About this exercise - Transcribe the records from the line containing "las dependencias públicas caminen de la" onward, up to and including the final line, exactly and without anything else.

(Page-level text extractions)
+ + + + + + +
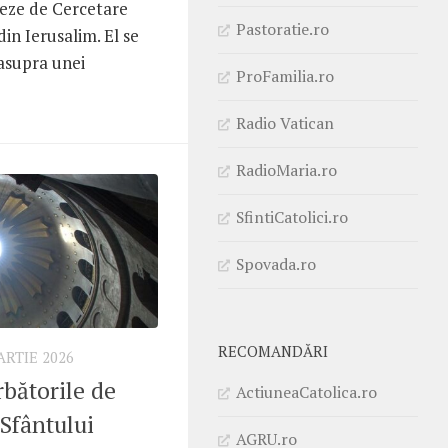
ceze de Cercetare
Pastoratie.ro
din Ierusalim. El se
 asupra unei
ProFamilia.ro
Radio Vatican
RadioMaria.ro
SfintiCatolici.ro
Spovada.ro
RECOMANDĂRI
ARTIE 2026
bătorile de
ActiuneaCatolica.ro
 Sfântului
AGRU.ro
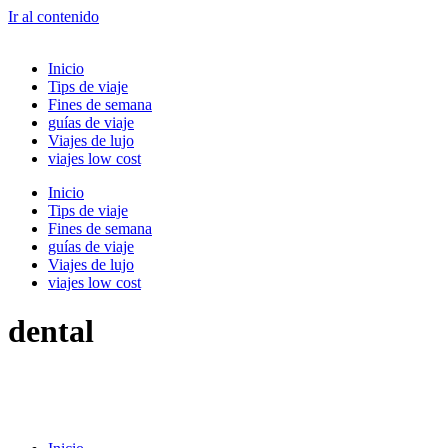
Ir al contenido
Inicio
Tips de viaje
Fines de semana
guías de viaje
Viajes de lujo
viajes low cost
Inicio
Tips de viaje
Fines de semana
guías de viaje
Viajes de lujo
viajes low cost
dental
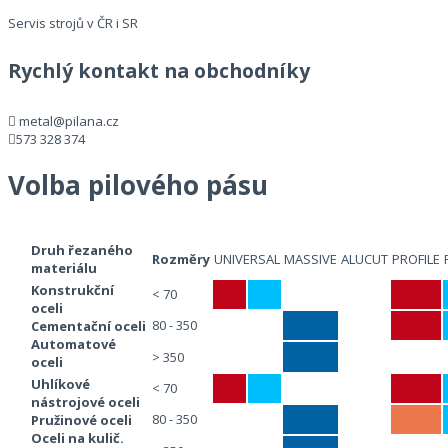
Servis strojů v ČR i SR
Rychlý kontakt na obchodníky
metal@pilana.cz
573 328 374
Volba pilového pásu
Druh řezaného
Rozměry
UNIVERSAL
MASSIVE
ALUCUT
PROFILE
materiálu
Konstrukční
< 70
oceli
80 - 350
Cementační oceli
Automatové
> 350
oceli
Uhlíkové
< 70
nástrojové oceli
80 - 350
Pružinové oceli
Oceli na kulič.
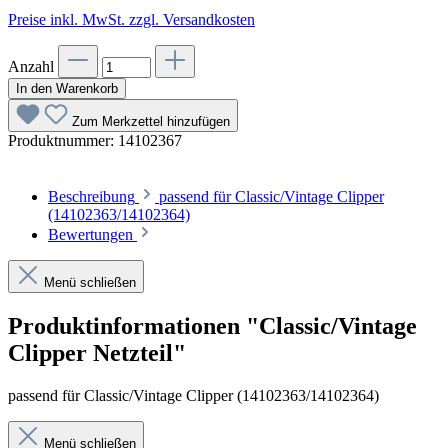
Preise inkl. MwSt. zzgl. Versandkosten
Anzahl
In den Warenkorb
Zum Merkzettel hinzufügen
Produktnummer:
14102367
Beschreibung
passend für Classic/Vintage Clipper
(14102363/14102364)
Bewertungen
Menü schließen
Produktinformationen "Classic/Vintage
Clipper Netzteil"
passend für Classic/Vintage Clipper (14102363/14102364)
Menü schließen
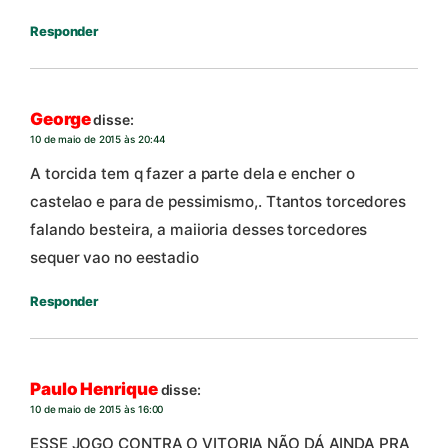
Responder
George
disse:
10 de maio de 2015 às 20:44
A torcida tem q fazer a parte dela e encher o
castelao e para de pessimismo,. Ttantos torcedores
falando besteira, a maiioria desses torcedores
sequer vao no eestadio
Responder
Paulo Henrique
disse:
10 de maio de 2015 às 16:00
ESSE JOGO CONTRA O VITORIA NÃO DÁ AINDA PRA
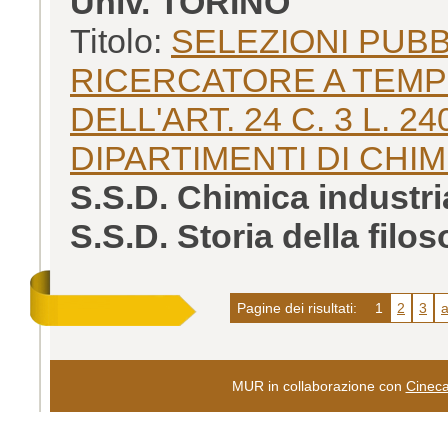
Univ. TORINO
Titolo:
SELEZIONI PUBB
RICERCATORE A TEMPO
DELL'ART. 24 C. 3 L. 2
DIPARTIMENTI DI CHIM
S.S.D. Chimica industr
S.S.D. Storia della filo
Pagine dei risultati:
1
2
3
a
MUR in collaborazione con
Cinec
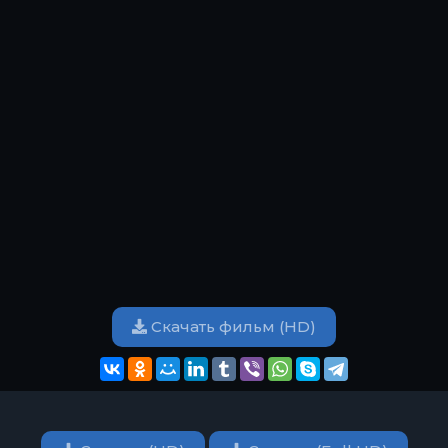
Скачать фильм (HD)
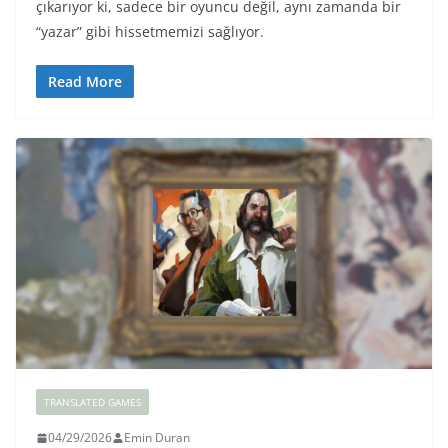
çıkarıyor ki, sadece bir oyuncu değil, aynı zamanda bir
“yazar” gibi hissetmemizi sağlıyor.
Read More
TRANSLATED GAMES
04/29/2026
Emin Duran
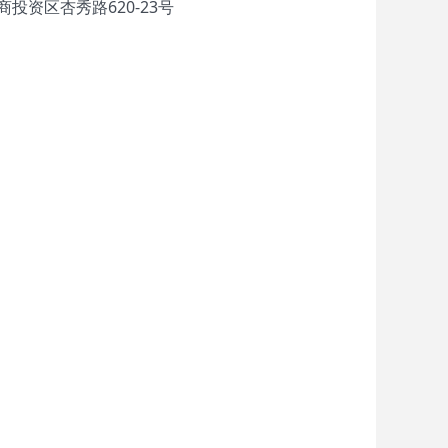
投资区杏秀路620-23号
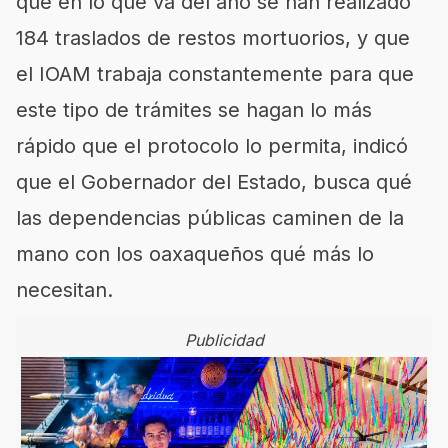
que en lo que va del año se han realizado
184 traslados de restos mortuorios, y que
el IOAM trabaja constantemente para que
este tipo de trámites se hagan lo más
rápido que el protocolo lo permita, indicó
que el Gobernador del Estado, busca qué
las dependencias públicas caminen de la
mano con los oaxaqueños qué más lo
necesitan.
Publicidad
+ + + + + + +
Output for this task -
las dependencias públicas caminen de la
mano con los oaxaqueños qué más lo
necesitan.
Publicidad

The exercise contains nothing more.